_How to complete this task:_
Copy out every line of text in the records below, word for word and in the same order.

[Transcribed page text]
%%

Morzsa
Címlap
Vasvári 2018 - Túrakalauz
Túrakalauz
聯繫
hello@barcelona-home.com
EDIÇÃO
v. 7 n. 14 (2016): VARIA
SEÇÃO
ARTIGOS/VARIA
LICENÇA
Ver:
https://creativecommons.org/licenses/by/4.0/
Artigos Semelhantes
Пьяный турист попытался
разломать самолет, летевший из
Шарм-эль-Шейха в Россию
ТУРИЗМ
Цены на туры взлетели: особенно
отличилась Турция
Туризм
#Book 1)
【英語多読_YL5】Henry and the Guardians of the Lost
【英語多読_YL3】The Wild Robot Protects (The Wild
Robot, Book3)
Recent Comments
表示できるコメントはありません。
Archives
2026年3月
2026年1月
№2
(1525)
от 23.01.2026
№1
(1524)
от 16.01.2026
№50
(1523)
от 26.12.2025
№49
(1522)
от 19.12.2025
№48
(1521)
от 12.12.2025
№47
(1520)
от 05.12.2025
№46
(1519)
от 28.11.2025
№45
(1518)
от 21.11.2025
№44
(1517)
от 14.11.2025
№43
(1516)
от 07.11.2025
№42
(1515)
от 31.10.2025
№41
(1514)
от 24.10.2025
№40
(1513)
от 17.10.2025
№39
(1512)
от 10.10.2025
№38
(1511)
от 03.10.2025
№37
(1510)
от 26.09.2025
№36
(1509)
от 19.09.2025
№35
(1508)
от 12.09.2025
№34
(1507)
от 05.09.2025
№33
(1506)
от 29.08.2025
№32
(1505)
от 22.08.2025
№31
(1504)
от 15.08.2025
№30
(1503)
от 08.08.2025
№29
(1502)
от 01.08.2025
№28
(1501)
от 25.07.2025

%%

_Answer to this task:_
Morzsa
Címlap
Vasvári 2018 - Túrakalauz
Túrakalauz
聯繫
hello@barcelona-home.com
EDIÇÃO
v. 7 n. 14 (2016): VARIA
SEÇÃO
ARTIGOS/VARIA
LICENÇA
Ver:
https://creativecommons.org/licenses/by/4.0/
Artigos Semelhantes
Пьяный турист попытался
разломать самолет, летевший из
Шарм-эль-Шейха в Россию
ТУРИЗМ
Цены на туры взлетели: особенно
отличилась Турция
Туризм
#Book 1)
【英語多読_YL5】Henry and the Guardians of the Lost
【英語多読_YL3】The Wild Robot Protects (The Wild
Robot, Book3)
Recent Comments
表示できるコメントはありません。
Archives
2026年3月
2026年1月
№2
(1525)
от 23.01.2026
№1
(1524)
от 16.01.2026
№50
(1523)
от 26.12.2025
№49
(1522)
от 19.12.2025
№48
(1521)
от 12.12.2025
№47
(1520)
от 05.12.2025
№46
(1519)
от 28.11.2025
№45
(1518)
от 21.11.2025
№44
(1517)
от 14.11.2025
№43
(1516)
от 07.11.2025
№42
(1515)
от 31.10.2025
№41
(1514)
от 24.10.2025
№40
(1513)
от 17.10.2025
№39
(1512)
от 10.10.2025
№38
(1511)
от 03.10.2025
№37
(1510)
от 26.09.2025
№36
(1509)
от 19.09.2025
№35
(1508)
от 12.09.2025
№34
(1507)
от 05.09.2025
№33
(1506)
от 29.08.2025
№32
(1505)
от 22.08.2025
№31
(1504)
от 15.08.2025
№30
(1503)
от 08.08.2025
№29
(1502)
от 01.08.2025
№28
(1501)
от 25.07.2025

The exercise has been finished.